The 2024 competition to be crowned World’s Greatest Horseman was full of the best of the best. Among all the talent, Shawn Hays and MoonshineAndTwoAdvil rose to the top.

The National Reined Cow Horse Association Kalpowar Quarter Horses Celebration of Champions may have kicked off on February 11, but for Shawn Hays, the journey to the top started seven years ago when he started working with his horse, MoonshineAndTwoAdvil, as a 3-year-old.

Hays recently joined the NRCHA Million Dollar Rider Club and can now add World’s Greatest Horseman to his list of accomplishments.

The Ray Shell Ranch and Western Bloodstock World’s Greatest Horseman competition began with over 70 entries before narrowing down to the top 16, advancing to the finals on February 24, 2024. Boyd Rice and Saddling At Sunrise started the day of finals with a 222.5 to take the lead in the herd work. Kelby Phillips scored a 226 in the steer stopping aboard Duals Lucky Charm. Time For The Diamond and Nick Dowers lit up the arena with a 227 during the rein work, and Brandon Buttars and Cuttin Wright Up had the highest score in the cow work portion with a 228.5.

Hays and MoonshineAndTwoAdvil ended the day having scored an 885.5 (herd: 221.5; steer stopping: 222.5; rein work: 217; cow work: 224.5). Close behind him in second place was Boyd Rice aboard Saddling At Sunrise with a composite score of 884.

This isn’t Hays’ or MoonshineAndTwoAdvil’s first time attempting the WGH title. The year 2024 marks their fourth time competing. Hays remarked that the steer stopping portion of the event was where they had struggled in the past, and this year, with lots of hard work and roping practices put in, he wasn’t going to let that be what slowed them down.

Hays had to grab his hat during the rein work portion. Photo by Amy Olson

“It finally paid off,” Hays says. “We finally got it. The fourth time was a charm, I guess, instead of the third time. I’ve been second at this deal twice, and it just feels great to finally get over being a bridesmaid.”

He is certainly the bride now and walked away with $150,000 in prize money. The total purse for WGH was $393,000 — the largest payout to date.

Hays wasn’t always standing on the NRCHA winner’s podium. He didn’t get started with cow horses until he was in his 30s. Don Murphy, NRCHA Hall of Fame member, was the person responsible for introducing Hays and his family to the sport.

MoonshineAndTwoAdvil is a 2014 gelding by Metallic Cat and out of Little Short Stuff, owned by Wichita Ranch.

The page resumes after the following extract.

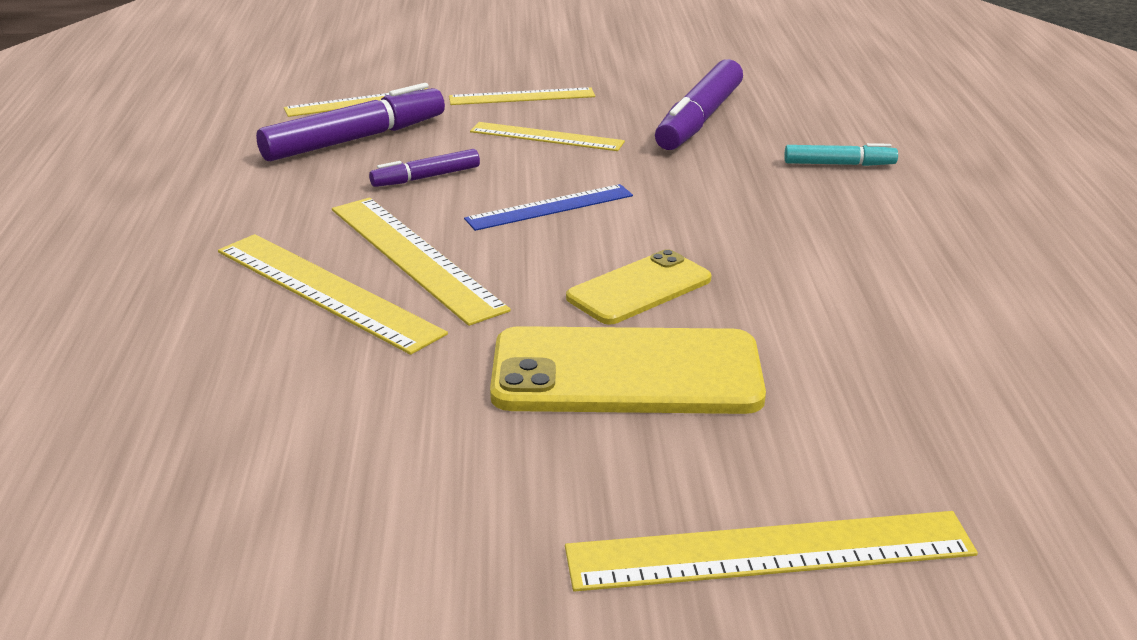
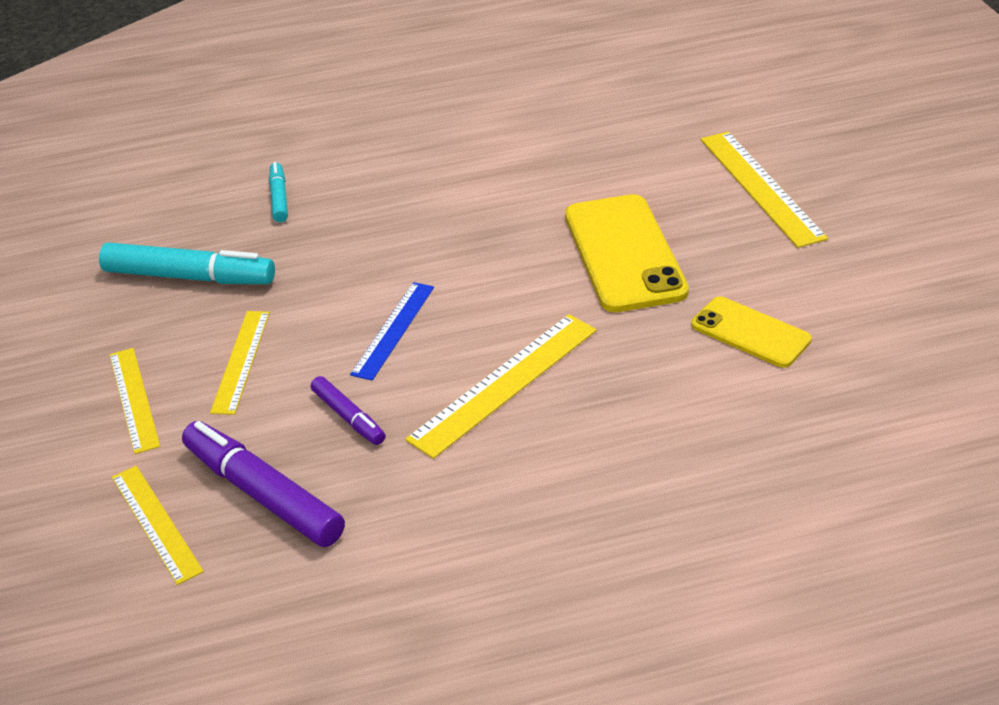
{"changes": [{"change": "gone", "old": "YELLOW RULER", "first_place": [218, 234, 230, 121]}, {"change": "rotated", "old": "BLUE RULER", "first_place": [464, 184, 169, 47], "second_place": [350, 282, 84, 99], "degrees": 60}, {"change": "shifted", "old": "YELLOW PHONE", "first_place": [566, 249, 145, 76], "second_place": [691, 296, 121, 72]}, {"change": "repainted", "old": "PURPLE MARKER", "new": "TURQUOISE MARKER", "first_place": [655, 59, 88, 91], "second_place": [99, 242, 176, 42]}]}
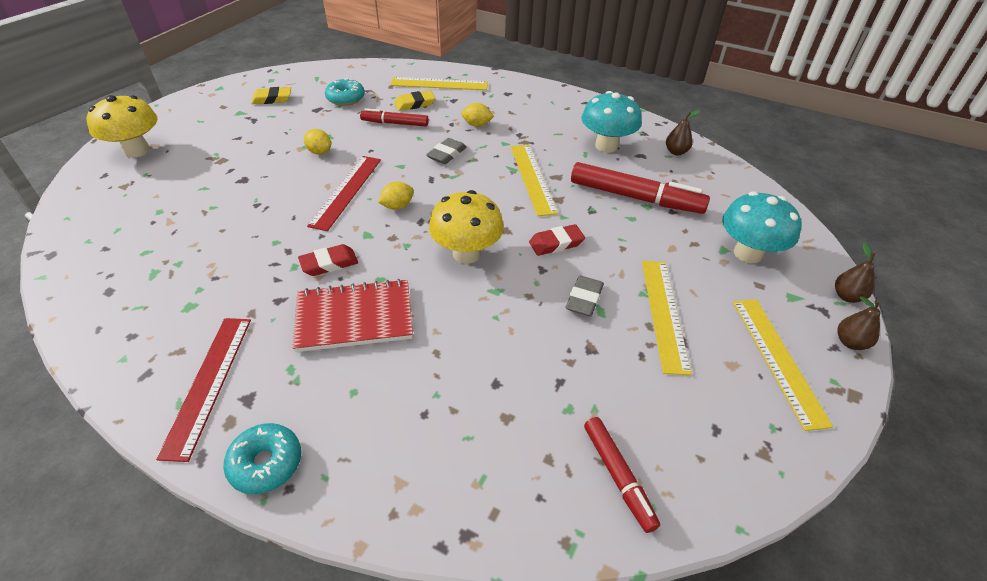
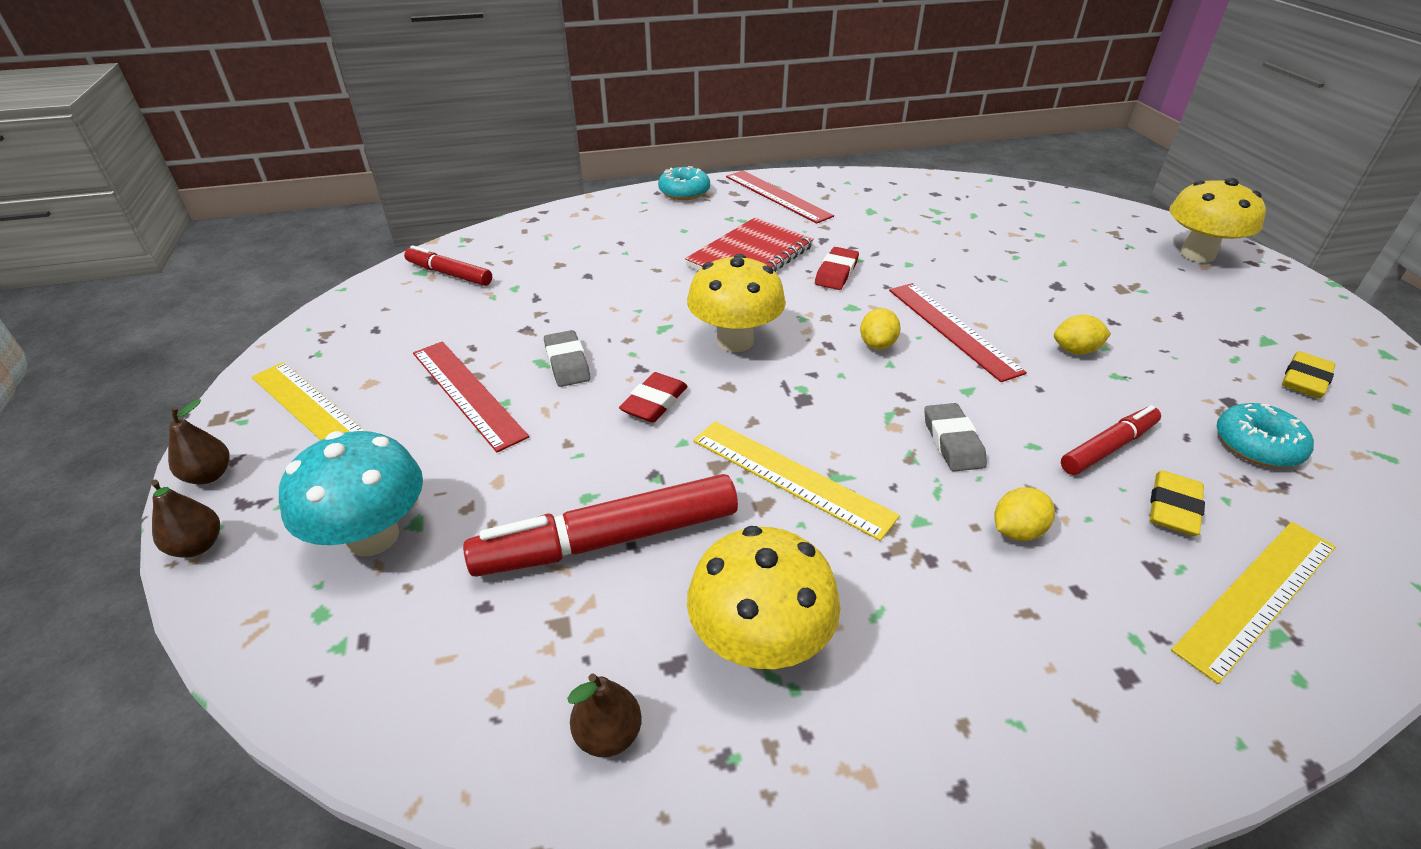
{"changes": [{"change": "repainted", "old": "TURQUOISE MUSHROOM", "new": "YELLOW MUSHROOM", "first_place": [582, 91, 60, 61], "second_place": [687, 526, 153, 143]}, {"change": "repainted", "old": "YELLOW RULER", "new": "RED RULER", "first_place": [642, 261, 50, 114], "second_place": [413, 341, 116, 111]}]}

According to EquiStat, the gelding has earned $171,470, not including the prize money from winning WGH.

“It should be called World’s Greatest Horse, I think. He just gave his all tonight, and I was really pleased with him.” — Shawn Hays

Hays says that MoonshineAndTwoAdvil excels in the events where a cow is involved. The duo was the first out for the fence work, and following a great run down the fence, Hays’ excitement and joy could not be contained. The crowd in the Will Rogers Coliseum cheered as he lifted his hat in the air.

But with 15 more horse and rider teams to go, also vying for the lead, Hays knew there was nothing more to do. He had put his best foot forward, and all that was left was to wait.

“I just went back to the stalls,” Hays says. “I [thought], ‘Man, I can’t watch. I can’t wish anyone bad luck.’ So, I just sat back there and figured if the Lord wanted me to win, I was going to win it. If not, that’s just the way it was going to be, but I knew I did all that I could do.”

All of their hard work and patience certainly paid off for the pair.

The World’s Greatest Youth Horseman title was captured by Nicole Donahoo aboard Very Smart Pearl.

Very Smart Pearl is a 2015 gelding by Very Smart Remedy out of Black Pearl, owned by Nicole Donahoo and bred by Ward Ranch.

“He has so much heart, and you can always count on him.” — Nicole Donahoo describes her favorite things about Very Smart Pearl.

This duo has been together for three years, with the goal of one day making it to this championship.

Nicole Donahoo and Very Smart Pearl work the cow in the fence finals.

“It feels pretty amazing,” Donahoo says, unable to keep the smile off her face following the awards ceremony. “Ever since I first bought him, this has been my ultimate goal. So, to get it done has been pretty crazy.”

The youth had a tough field of over 40 competitors, and only the top 11 moved to compete in the Fence-Only Finals, held February 24, 2024, in conjunction with the WGH Finals. Donahoo was in the lead in the standings heading into the final event, a lead she was hoping to hold onto.

“He was awesome,” Donahoo says. “We had a pretty tricky cow, and he handled everything. He covered my butt a couple of times, too… He comes out every day and tries so hard.”

Donahoo captured the title with a composite score of 1,074. Close behind in second with a 1,073.5 was Tylie Norcutt riding Soulas Hickory Star.